In Canada, Access to Information (ATI) laws provide rights of access to information belonging to or under the control of the government; they also provide for the proactive publication of certain information. This type of legislation gives all Canadians the right to access records of government institutions that are otherwise unavailable to the public.

Open by Default is a database that seeks to house and publish all ATI requests previously released under respective ATI legislation. Its goal is to support the journalism industry, to fight misinformation and to strengthen democracy in Canada by making these government records immediately and easily accessible to the public.

Data Collection

The team behind this project collects previously released ATI records through various tools, including from donations by journalists and researchers as well as through the use of automated mechanisms. Once received, we process and verify the validity of each record before hosting it on Open by Default.

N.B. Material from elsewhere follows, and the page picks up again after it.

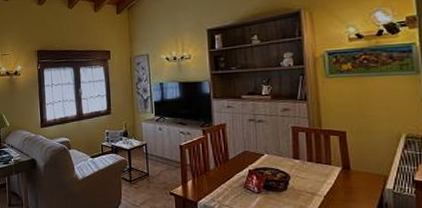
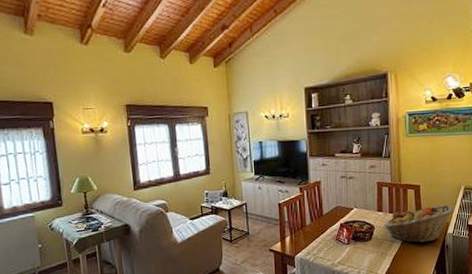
fruit basket: none [301,156,393,198] -> present [384,205,454,243]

Our goal is to collect and publish every record from every jurisdiction in Canada released through access to information legislation. Currently, we have records from the federal government. All our data is hosted on DocumentCloud.

Data Cleaning

The federal government sends ATI records in a variety of formats including: email attachments, CDs, USB sticks and paper records sent by mail. Every record available for request has a unique request number issued by the government, which is the identifier – or requisition number – for every ATI document. 

The process of verifying documents involves matching requisition numbers of records to existing records published by the Government of Canada. The vast majority of ATI records on Open By Default came directly from the federal government. We are also grateful to trusted partners who have donated their personal archives of documents.

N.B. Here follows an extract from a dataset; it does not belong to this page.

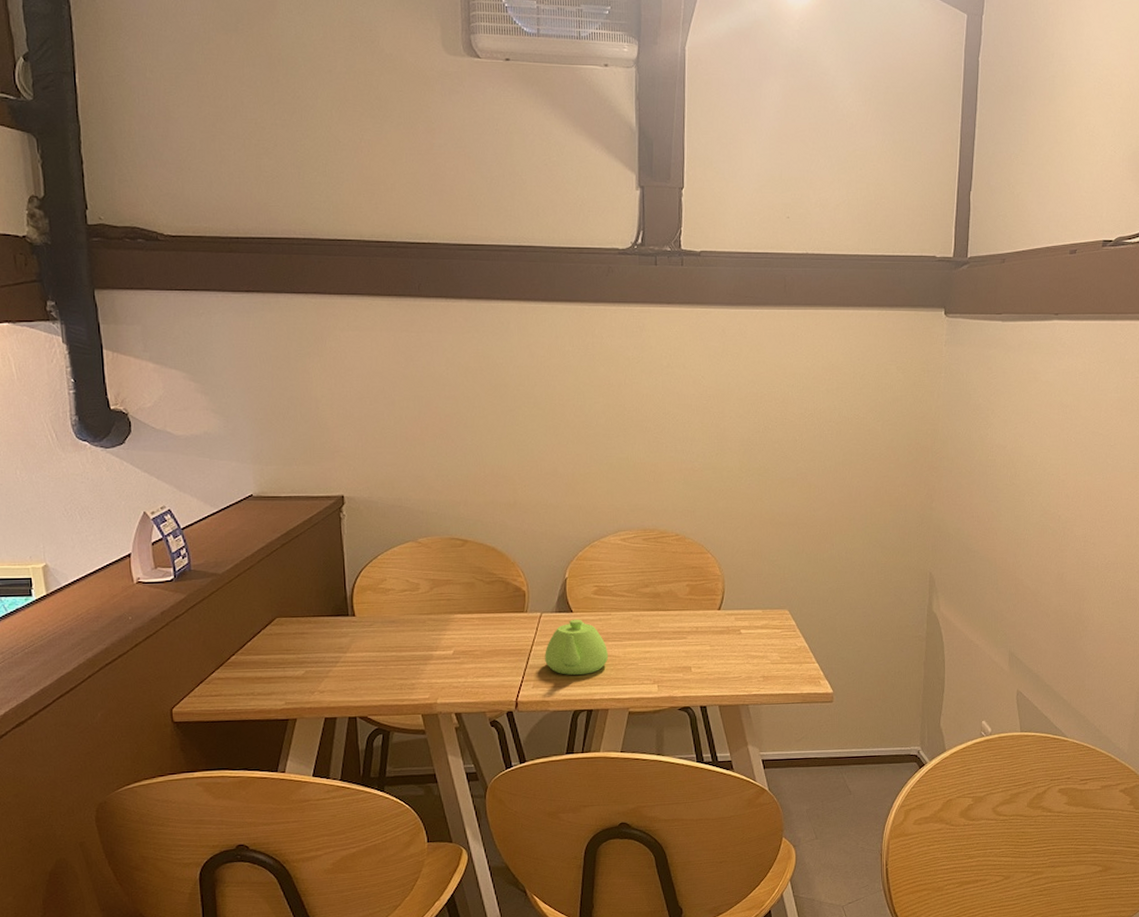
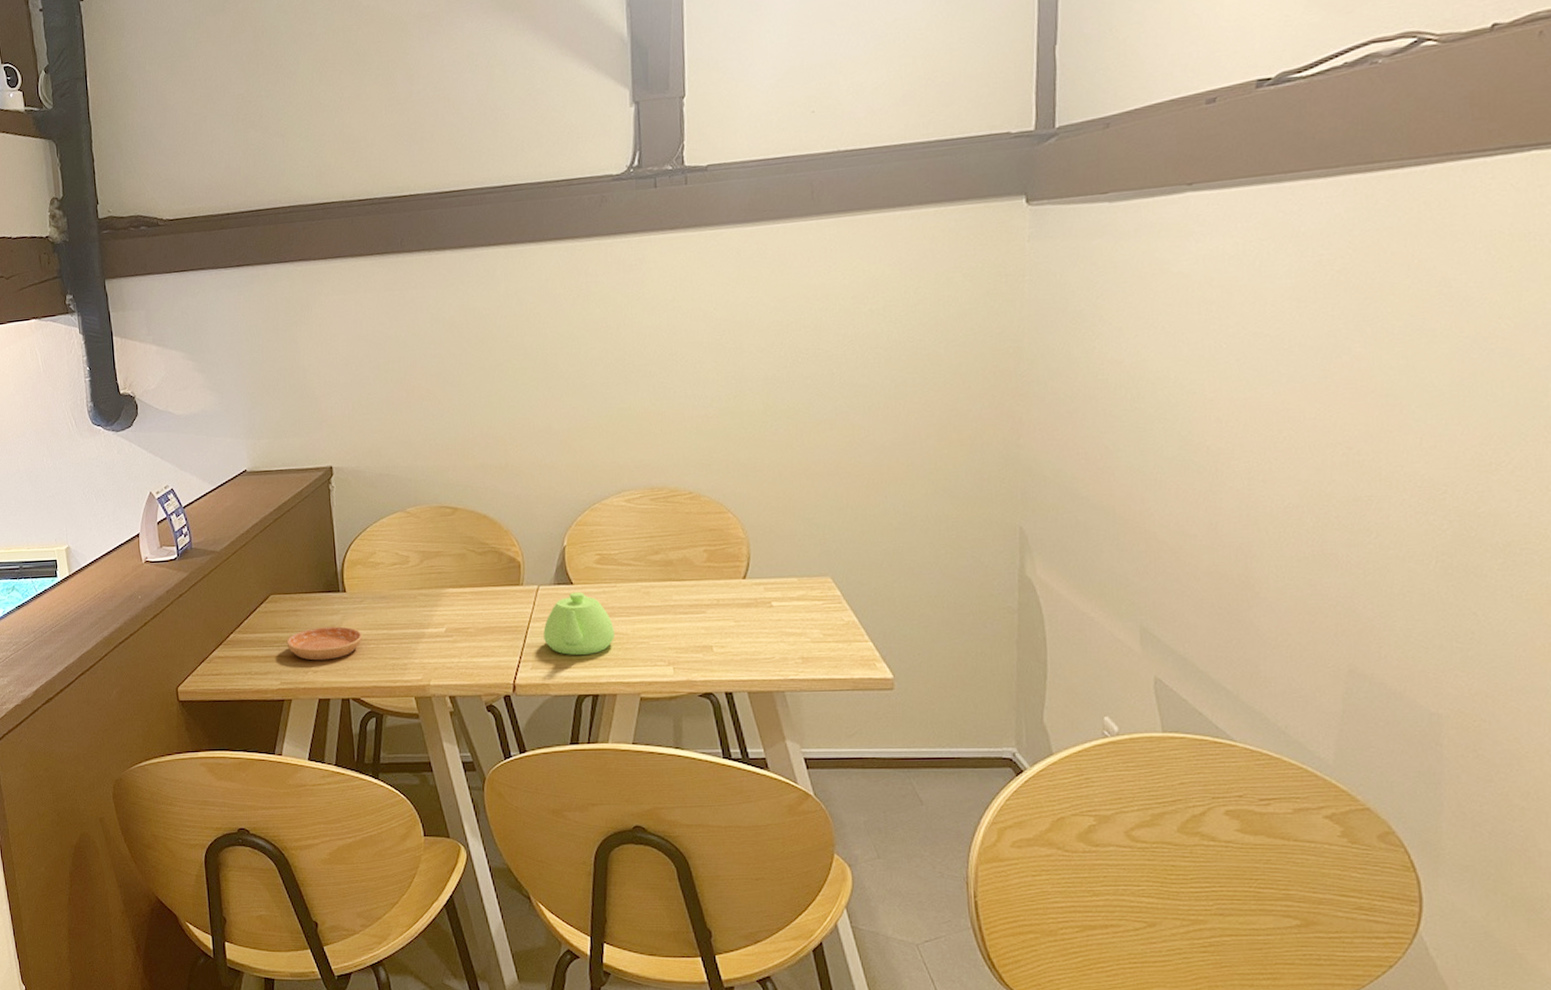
saucer: none [292,649,371,681] -> present [286,626,363,661]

Optical Character Recognition

Many of the documents held by government institutions do not allow for searching within (i.e., they are not machine-readable). Open by Default uses DocumentCloud’s built-in Optical Character Recognition (OCR) technology to scan and generate from all files a proper transcript to help file search and accessibility.

Limitations

File types

A small subset of record requests consists of audio or video file types. These file types are incompatible with our standardized PDF file system; moreover, our solutions to provide transcripts for these files are still under development, so we are unable to host them for the time being. The IJF team is working on a separate hosting method to incorporate all file types into our database.

Optical Character Recognition

Some PDF files are given to us in poor quality, either due to age or carelessness during the record’s conception. OCR technology has its limits with generating quality transcripts, so for exceptionally rough documents, transcripts may be unreliable. The IJF team is working to find solutions to this problem.